Heck, I'm not even sure how "healthy" this recipe is, but it does have black beans, which are a good source of fiber. And mushrooms do have some health benefits, but not as many as say a nice leafy, green vegetable. However, this recipe is vegetarian (heck, vegan even if you get the right beans and vegan bread) and if you're looking to cut back on your meat consumption but still enjoy a burger every now and again, this recipe is a very good substitute.
I won't however, replace burgers in my overall diet. I still like meat. A lot. I'm just very careful about the consumption of beef, in particular the serving size.
The original recipe uses a food processor. I'm here to tell you it's not necessary, but very helpful.
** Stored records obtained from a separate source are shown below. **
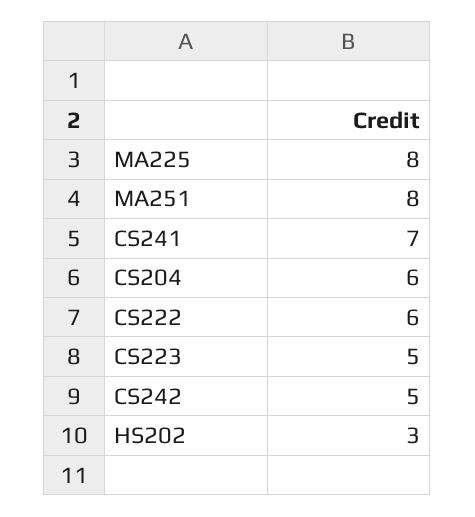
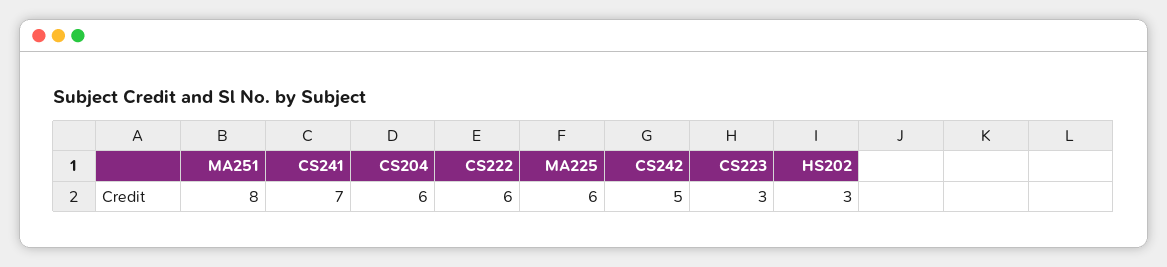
  {
-   "MA225": 8,
+   "MA225": 6,
    "MA251": 8,
    "CS241": 7,
    "CS204": 6,
    "CS222": 6,
-   "CS223": 5,
+   "CS223": 3,
    "CS242": 5,
    "HS202": 3
  }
So if you don't have a food processor within easy reach, just give yourself a little extra time to crumble the bread.
The overall taste is really good - it doesn't taste chalky, it has flavor, and it's way better than any veggie burger you buy frozen and microwave. It also isn't difficult to make, and when picking black beans, pick a can that has a low amount of sodium - always watch your salt intake! A huge plus - this "patty" doesn't shrink at all while cooking - yay!
Yes, it remained deliciously large.
Black Bean and Mushroom Burgers, courtesy of Brown Eyed Baker.
Makes 4 burgers.
- 1 tablespoon canola oil (I used olive oil) plus more for brushing
- 1 cup finely chopped onion
- 8 ounces cremini mushrooms, finely chopped
- 1 clove garlic, minced
- 1/2 teaspoon cumin
- 1/2 teaspoon paprika
- 4 slices whole wheat sandwich bread, lightly toasted (I used two slices whole grain white bread, plus one double fiber Orowheat English Muffin because I needed to use them up!)
- 15 ounce can black beans, drained and rinsed (always rinse the beans to get them clean)
- 2 ounces (about 1/2 cup) shredded cheddar cheese
- Salt and freshly ground pepper
- English muffins, pita pockets, or buns, to serve.
- Salsa, sour cream, other items you like on your "burgers" to serve.
1. Heat a skillet over medium high heat, add the oil and add the onion. Cook 3-4 minutes, or until golden.
2. Add the mushrooms, garlic, cumin and paprika. Stir and cook until the mushrooms have released their juices, about 6-7 minutes. Remove from heat and set aside to cool.
3. ORIGINAL RECIPE DIRECTIONS: Tear toasted bread and place in food processor. Process until broken down into crumbs. Pour the crumbs into a medium sized bowl (mixing bowls are a good idea.) Add the mushroom mixture and beans to the food processor, pulse until combined but not smooth - leave some chunky bits. Add to bowl with bread crumbs, add the cheese, and season with salt and pepper.
3a. MY WAY: Tear the toasted bread into smaller pieces and continue tearing down until crumb like in a medium sized mixing bowl. When bread pieces get too small to tear, rub the pieces between your hands to promote crumbling. Pour black beans into a small bowl, and using a fork, smash the beans. (You must use a fork. Do not use a spoon - believe me, they don't smash.) Add beans to the bread crumbs. Add the mushroom mixture, cheese, and season with a little salt and pepper. (If your beans have a lot of sodium, I'd ease up on the salt.) You might not think the mixture will combine, but it actually comes together very well. I thought I would need an egg to promote mixing, but it wasn't needed! It's probably due to the fresh bread - do not take the shortcut of using dried bread crumbs.
4. Combine the mixture and divide into four portions. Create four patties with moist hands (or gloves, like me.) Lightly brush each side with canola oil. (I wound up greasing the skillet, and then spraying each side with cooking spray.)
5. In a skillet over medium heat, cook each patty for 5-6 minutes per side.
My T-Fal skillet is awesome because I found one made in France!
6. Serve on toasted English muffins, buns, pitas, however you want to eat them (or just eat them as a patty!) Serve with your favorite burger fixins.
I'll take a side of Kettle Potato Chips.